Observateur, acteur et pédagogue de la vie politique, Patrick Palisson est, depuis longtemps, un citoyen engagé. Notamment dans la défense et la promotion de l'école de la république, des droits de l'enfant et de l'égalité entre les femmes et les hommes. Il est membre du Parti socialiste français et du Parti socialiste européen.
Renforcer l'institution, fédérer davantage, pousser l'intégration, diriger au niveau continental, imposer une autorité communautaire aux gouvernements et aux parlements des pays, telle est la rhétorique politico-médiatique du moment, à la veille d'un sommet européen des vingt-sept dirigeants. Il en va, nous dit-on, de la diminution des taux d'emprunts, de la réduction des dettes souveraines,, de la limitation des déficits publics, de la lutte contre la récession, voire de la survie de la monnaie. Ce qui est probablement vrai.
Et si, pour autant, le bon raisonnement c'était de penser l'avenir des Européens par le bas. En mettant sur un pied d'égalité tous les résidents de l'union, quelles que soient leur nation, leur région, leur commune. En considérant pareillement l'intérêt ou les besoins de chaque individu, de chaque ménage, chaque usager, chaque consommateur, chaque épargnant et chaque contribuable, de chaque actif, chaque retraité ou chaque jeune, de chaque citoyen. En traitant de la même manière la régulation et la stimulation de leurs entreprises, de leurs banques, de leurs services publics, de leurs administrations, de leurs collectivités locales. En mettant au point, à la plus grande échelle, les instruments de la solidarité et de la justice, du progrès et de la coopération, de la paix et de la sécurité, de telle façon qu'ils bénéficient à tous. Ni plus, ni moins.

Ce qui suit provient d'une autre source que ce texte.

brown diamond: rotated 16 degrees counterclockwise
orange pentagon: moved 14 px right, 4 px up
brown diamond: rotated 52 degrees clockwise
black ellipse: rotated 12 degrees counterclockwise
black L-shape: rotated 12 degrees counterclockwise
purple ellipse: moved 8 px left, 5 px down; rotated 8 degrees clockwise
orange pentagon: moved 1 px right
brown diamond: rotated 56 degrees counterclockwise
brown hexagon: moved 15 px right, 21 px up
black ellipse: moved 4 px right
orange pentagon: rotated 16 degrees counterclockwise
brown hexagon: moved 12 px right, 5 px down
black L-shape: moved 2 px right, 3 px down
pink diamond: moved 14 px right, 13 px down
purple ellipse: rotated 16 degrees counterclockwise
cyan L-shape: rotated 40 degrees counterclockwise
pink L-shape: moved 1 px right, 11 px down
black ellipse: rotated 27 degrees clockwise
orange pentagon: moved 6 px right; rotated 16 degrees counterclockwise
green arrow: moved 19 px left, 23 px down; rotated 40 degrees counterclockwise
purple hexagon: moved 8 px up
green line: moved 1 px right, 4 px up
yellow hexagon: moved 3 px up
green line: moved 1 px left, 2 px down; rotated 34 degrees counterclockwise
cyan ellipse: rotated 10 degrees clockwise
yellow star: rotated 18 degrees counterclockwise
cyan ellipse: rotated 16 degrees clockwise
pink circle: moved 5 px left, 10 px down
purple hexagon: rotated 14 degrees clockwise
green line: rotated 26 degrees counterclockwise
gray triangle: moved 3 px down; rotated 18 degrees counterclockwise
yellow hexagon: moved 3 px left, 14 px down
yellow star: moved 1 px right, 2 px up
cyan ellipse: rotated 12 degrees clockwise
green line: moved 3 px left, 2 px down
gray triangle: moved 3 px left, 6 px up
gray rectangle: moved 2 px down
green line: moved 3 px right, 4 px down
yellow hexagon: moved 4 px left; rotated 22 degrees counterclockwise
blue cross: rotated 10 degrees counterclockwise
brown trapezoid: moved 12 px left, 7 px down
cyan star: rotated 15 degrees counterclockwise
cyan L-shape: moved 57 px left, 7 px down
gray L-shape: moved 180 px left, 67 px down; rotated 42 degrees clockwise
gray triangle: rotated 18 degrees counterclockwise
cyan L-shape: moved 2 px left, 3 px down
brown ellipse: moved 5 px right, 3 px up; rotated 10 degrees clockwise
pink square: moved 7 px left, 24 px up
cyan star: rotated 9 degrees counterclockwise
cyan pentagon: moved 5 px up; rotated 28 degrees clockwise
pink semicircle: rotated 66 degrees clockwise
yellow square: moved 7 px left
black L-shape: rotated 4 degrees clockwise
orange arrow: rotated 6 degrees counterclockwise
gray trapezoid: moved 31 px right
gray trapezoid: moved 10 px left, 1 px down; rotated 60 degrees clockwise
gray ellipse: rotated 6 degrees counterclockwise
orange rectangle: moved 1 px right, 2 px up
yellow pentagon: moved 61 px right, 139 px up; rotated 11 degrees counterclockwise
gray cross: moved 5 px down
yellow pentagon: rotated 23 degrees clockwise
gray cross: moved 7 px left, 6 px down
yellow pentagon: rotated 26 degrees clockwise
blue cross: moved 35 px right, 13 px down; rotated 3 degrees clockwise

Les représentants du peuple, nationaux ou européens, tous élus démocratiquement, ne devraient plus concevoir de programmes économiques et sociaux sans se préoccuper de la vie quotidienne, des attentes et des aspirations de chacun des cinq cent millions d'habitants d'une union qu'ils ont voulue parce qu'elle était devenue nécessaire pour elle-même et pour le monde. L'exercice politique n'est pas si difficile, n'étant qu'une question de point de vue. Il est, à tout prendre, salutaire. Et, sans doute même, dorénavant indispensable. La crise financière, la contrainte écologique, les ravages de la pauvreté et de la précarité, du chômage et du sous-emploi, ne laissent plus le choix. Oui, l'Europe reste encore à faire. Mais une Europe des gens. Et une Europe qu'il faudra aussi élargir à d'autres populations.